Il vento fa il suo giro

Il vento fa il suo giro (E l'aura fai son vir) è uscito nel 2005, pensate un po'. Io l'ho visto al cinema Lux di Quistello (MN) la sera del 31 gennaio 2008. Un miracolo. Poi si lamentano che il cinema italiano fa schifo: per forza, la distribuzione è un racket... Ma stiamo al film, per carità. Opera prima di Giorgio Diritti, girato in digitale in un paesino dell'alta Valle Maira, recitato per metà in occitano; eppure, o forse proprio per questo, il film è assai poco naturalistico: trattasi infatti di un'onesta e robusta parabola sull'intolleranza.

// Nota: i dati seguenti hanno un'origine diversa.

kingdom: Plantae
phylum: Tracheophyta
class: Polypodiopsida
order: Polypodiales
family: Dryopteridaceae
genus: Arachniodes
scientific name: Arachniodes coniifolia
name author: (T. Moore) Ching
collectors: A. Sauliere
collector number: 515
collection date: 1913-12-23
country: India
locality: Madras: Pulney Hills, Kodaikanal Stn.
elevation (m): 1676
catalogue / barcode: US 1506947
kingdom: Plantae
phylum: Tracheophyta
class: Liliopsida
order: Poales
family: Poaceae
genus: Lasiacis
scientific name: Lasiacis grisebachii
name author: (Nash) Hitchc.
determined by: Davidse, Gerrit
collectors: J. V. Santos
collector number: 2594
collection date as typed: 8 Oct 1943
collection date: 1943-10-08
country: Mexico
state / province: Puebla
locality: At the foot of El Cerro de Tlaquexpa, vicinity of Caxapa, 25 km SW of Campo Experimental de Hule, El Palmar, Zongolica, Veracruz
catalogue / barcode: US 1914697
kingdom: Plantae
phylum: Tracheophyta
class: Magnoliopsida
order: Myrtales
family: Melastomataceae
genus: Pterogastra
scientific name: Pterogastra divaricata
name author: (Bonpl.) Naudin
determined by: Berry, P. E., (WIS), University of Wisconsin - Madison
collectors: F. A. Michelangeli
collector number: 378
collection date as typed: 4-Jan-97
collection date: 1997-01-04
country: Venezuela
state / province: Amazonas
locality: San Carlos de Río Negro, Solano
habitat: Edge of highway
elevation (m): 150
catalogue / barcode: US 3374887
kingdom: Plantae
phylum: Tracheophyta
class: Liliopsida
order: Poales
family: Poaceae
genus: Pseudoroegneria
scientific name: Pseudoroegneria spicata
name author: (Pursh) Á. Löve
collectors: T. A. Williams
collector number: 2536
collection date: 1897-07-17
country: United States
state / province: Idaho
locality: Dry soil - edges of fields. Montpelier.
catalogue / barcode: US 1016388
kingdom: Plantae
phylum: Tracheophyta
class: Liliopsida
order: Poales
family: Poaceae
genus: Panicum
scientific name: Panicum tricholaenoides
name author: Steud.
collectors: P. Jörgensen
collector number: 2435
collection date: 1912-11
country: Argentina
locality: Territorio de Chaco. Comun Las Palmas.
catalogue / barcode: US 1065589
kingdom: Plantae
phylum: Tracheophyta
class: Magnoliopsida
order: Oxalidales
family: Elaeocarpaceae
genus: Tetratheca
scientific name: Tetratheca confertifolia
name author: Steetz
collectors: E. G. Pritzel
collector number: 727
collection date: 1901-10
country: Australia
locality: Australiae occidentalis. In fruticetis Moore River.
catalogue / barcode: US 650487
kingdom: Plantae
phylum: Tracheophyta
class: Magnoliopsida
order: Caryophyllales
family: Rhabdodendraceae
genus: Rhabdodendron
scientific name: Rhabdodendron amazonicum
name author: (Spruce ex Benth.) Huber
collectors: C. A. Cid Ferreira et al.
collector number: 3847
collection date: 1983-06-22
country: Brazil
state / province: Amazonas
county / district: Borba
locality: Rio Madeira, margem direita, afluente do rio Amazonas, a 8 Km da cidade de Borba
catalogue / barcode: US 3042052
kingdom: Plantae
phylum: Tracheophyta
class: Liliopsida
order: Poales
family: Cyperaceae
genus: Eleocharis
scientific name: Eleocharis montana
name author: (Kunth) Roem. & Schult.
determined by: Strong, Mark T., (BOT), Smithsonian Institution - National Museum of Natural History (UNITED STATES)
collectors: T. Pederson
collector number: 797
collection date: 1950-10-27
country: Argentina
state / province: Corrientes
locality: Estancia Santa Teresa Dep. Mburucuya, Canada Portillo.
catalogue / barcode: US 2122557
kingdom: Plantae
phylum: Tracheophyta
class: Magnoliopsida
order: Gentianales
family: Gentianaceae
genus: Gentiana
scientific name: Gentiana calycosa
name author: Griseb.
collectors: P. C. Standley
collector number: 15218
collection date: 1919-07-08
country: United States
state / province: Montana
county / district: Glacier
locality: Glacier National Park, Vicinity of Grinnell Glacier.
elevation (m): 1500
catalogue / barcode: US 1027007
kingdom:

Al di là dei fortissimi riferimenti a luoghi e tempi, l'archetipo è volutamente evidente, ed è quello della paura dello straniero: nonostante l'attenzione ai volti e al paesaggio (mi è piaciuta la fotografia di Roberto Cimatti) il film va visto per quello che è effettivamente, cioè la rivisitazione di un cupo assioma della Storia umana. Non è che tutto quanto circonda questo assioma nel film passi in secondo piano, anzi: la scelta della comunità ristretta con una forte tradizione culturale e linguistica ha già il sapore della metafora, oltre a semplificare la lavorazione; l'uso della langue d'oc, anziché "circoscrivere" il fenomeno analizzato ad una cultura particolare, amplifica il carattere archetipico della vicenda, perché conferisce profondità dal punto di vista storico; addirittura la recitazione, per la stragrande maggioranza opera di non professionisti, con le sue mancanze evidenti tende a far cadere l'attenzione spettatoriale sulla storia nella sua interezza anziché sulle vicende dei singoli. Il carattere talvolta ingenuo del film, se considerato da quest'ottica, può trovare dunque una giustificazione ben precisa; Diritti, che ha collaborato anche alla sceneggiatura e al montaggio, è come un buon artigiano che si è appena messo in proprio dopo l'apprendistato: il suo primo lavoro è riuscito come si deve, pur con le immancabili imperfezioni di ogni inizio. E chi non ama le piccole imperfezioni farà meglio a lasciare in pace anche gli artigiani.